Kuasa Usaha Ad Interim Kedutaan Besar Amerika Serikat di Jakarta, Heather Merritt, baru-baru ini hadir dalam peringatan ke-83 tahun terjadinya Pertempuran Selat Sunda. Acara yang digelar di Teluk Banten ini dihadiri oleh berbagai perwakilan dari angkatan laut Indonesia, Australia, dan Amerika Serikat, serta kalangan komunitas maritim dan pemerintah. Momen penting ini bertujuan untuk menghormati jasa para pelaut dan marinir yang gugur dalam pertempuran yang terjadi pada 1 Maret 1942 selama Perang Dunia II.
Dalam sambutannya, Merritt menekankan pentingnya mengingat pengorbanan para pelaut dan marinir yang berjuang dengan gagah berani. “Janganlah kita melupakan pengorbanan para pelaut dan marinir pemberani ini,” ujarnya. Ia menambahkan, upacara ini juga merupakan ajakan untuk terus bekerja sama dengan Indonesia dan negara-negara mitra lainnya demi menjamin perdamaian dan melestarikan warisan sejarah yang berkaitan dengan Kapal Houston dan Perth.
Peringatan tersebut juga menjadi momen untuk memperkuat ikatan antara Amerika Serikat, Australia, dan Indonesia dalam menjaga keamanan dan stabilitas di kawasan Indo-Pasifik. Ketiga negara berkomitmen untuk menjaga kerja sama yang erat dalam menghadapi tantangan di bidang keamanan maritim. Sebagai bagian dari upacara, para perwakilan angkatan laut masing-masing negara meletakkan karangan bunga di perairan Selat Sunda sebagai penghormatan kepada mereka yang telah gugur.

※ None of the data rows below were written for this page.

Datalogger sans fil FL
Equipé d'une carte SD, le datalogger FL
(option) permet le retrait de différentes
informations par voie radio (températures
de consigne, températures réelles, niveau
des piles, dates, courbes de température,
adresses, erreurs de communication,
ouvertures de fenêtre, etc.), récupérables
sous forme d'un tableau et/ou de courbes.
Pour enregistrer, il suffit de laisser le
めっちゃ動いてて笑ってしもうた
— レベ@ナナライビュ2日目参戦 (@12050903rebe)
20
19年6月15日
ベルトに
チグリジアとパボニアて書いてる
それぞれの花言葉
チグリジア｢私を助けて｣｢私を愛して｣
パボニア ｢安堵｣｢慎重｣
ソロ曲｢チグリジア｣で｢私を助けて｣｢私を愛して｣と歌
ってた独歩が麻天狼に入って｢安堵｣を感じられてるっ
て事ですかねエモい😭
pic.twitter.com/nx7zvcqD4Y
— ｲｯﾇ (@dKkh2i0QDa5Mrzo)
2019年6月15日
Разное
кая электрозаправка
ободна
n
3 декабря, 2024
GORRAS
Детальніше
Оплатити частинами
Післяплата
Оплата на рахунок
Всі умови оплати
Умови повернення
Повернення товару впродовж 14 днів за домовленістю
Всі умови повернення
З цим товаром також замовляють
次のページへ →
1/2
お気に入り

Pertempuran Selat Sunda merupakan peristiwa bersejarah yang menewaskan 696 pelaut dan marinir Amerika. Pertempuran berlangsung dengan sangat sengit dalam kegelapan malam di lepas pantai Jawa. Sebanyak 368 pelaut dan marinir dari USS Houston yang selamat terus melawan meskipun kemudian ditangkap dan diangkut ke beberapa lokasi di asia seperti Jawa, Singapura, Myanmar, Thailand, dan Jepang. Dari para tawanan, 291 pelaut Houston berhasil kembali ke tanah air setelah perang berakhir, dan mereka dikenang sebagai pahlawan.
Dalam konteks hari peringatan, Atase Angkatan Laut AS untuk Indonesia, CDR Patrick Panjeti, menekankan bahwa tujuan mereka bukan untuk memuliakan perang, melainkan untuk mengingat biaya yang ditanggung oleh banyak orang. “Kami tidak berkumpul di sini hari ini untuk memuliakan perang, tetapi untuk mengingat biaya perang, dengan harapan dunia kita tidak akan pernah harus menanggung rasa sakit dan penderitaan seperti itu lagi,” ungkap Panjeti.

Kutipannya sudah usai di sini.